Meta continued its push into the increasingly crowded AI field on Friday, announcing the creation of a tool called the Voicebox. It’s a speech generating app with a variety of potential use cases, but it’s also ripe for misuse, as Meta admits, which is exactly why the social media giant isn’t releasing Voicebox to the public yet .
Unlike previous speech generation platforms, Meta claims that the Voicebox can perform speech generation tasks it hasn’t been specifically trained on.
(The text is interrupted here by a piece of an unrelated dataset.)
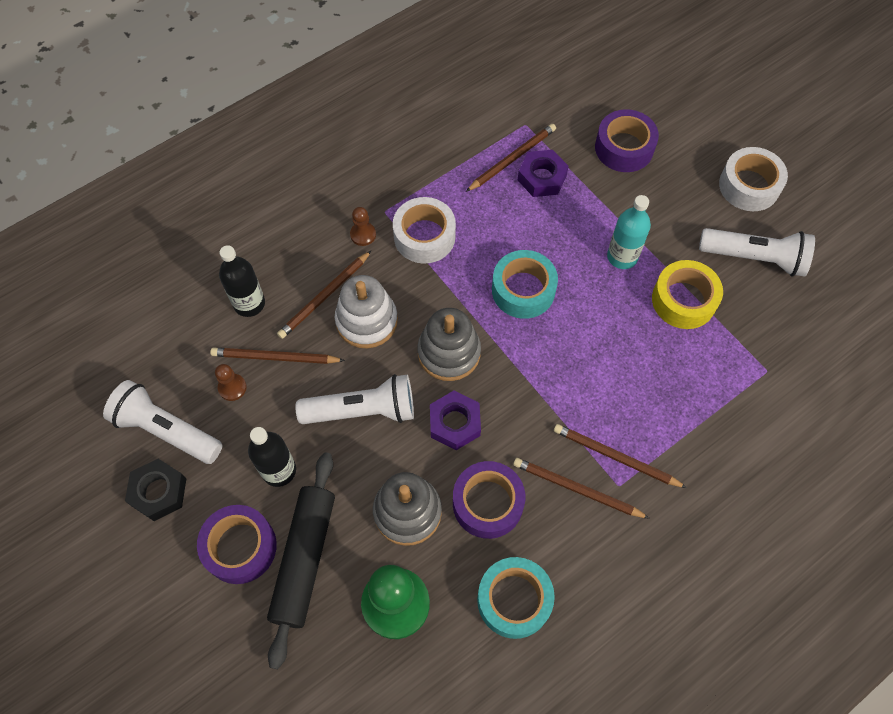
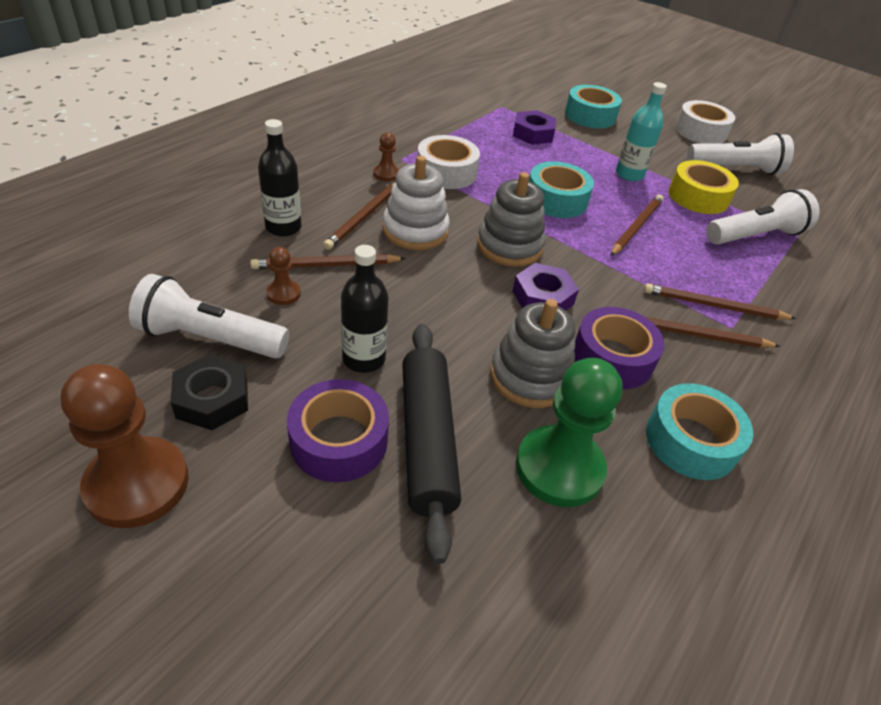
camera: 20 degrees left, 20 degrees down
white flashlight [295,374,414,424] -> white flashlight moved to [706,189,819,245]
brown pencil [466,124,556,192] -> brown pencil moved to [611,195,663,256]
purple tape [595,109,659,172] -> turquoise tape [565,85,622,128]
none -> brown pawn [61,364,189,528]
With text input and a short audio clip for context, the AI tool can create a potentially believable piece of new speech that sounds like whoever was in the source clip.
“Before Voicebox, generative AI for speech required specific training for each task using carefully prepared training data,” said Meta AI. “Voicebox uses a new approach to learning from raw audio only and an accompanying transcript.”
Generative AI is a type of program that can generate text, images, or other media in response to user requests. Meta AI said the Voicebox can output audio in six languages, including English, French, German, Spanish, Polish and Portuguese, and can do it closer to how people naturally speak in the real world.
Meta suggests that the tool can be used to enhance cross-language conversations using technological tools, or to deliver more natural-sounding video game character dialogue. But Voicebox also seems like a faster and cheaper way to create copycat “deepfake” dialogue, making it sound like someone (perhaps a public figure or celebrity) said something they didn’t actually say.
While it may be a breakthrough in AI development, Meta AI also recognized the potential for misuse, saying the company has developed classifiers that distinguish between Voicebox creations and humans. Similar to spam filters, AI classifiers are programs that sort data into different groups or classes, in this case human or AI-generated.
Meta highlighted the need for transparency in AI development in its blog post, saying it’s crucial to be open with the research community. However, the company also said it has no plans to make Voicebox publicly available due to the potential to exploit the technology in potentially negative ways.
“There are many exciting use cases for generative speech models, but due to the potential risks of misuse, we are not currently making the Voicebox model or code publicly available,” said a Meta AI spokesperson. Decrypt in an email.
“While we believe it is important to be open with the AI community and share our research to advance the state of the art in AI, continued the spokesperson, it is also necessary to strike the right balance between openness and accountability.”
Instead of releasing the tool in a functional state, Meta shared audio samples and a research paper to help fellow researchers understand its potential.
AI risks emerge
As AI tools, especially AI chatbots, have become more commonplace since the launch of OpenAIs ChatGPT last November, rapid advances in AI have led global leaders to sound the alarm about the potential misuse of the technology.
On Monday, the UN Secretary-General reiterated the need to take warnings about generative AI seriously.
“The alarm bells about the latest form of artificial intelligence, generative AI, are deafening and are louder than the developers who designed it,” UN Secretary-General Antnio Guterres said at a press conference. “Scientists and experts have called on the world to act, declaring AI an existential threat to humanity on a par with the risk of nuclear war.”
As troubling as the threat of global nuclear war may be, that probability remains in the realm of science fiction and Hollywood blockbusters. A more likely misuse of Generative AI comes from scams targeting individuals who use deepfake images and voices to dupe victims out of money, for example, or, as the UN stated in a recent report, by stoking hate and disinformation online.
A deepfake is an increasingly common type of AI-created video or audio content that depicts false events, but is done in a way that can be very difficult to identify as fake.
In April, CNN reported that scammers used AI technology to clone the voice of an Arizona woman’s 15-year-old daughter, claiming they had kidnapped the teenager and demanding a ransom. And in March, an image of the former president generated by artificial intelligence Donald Trump being arrested went viral after being shared on social media.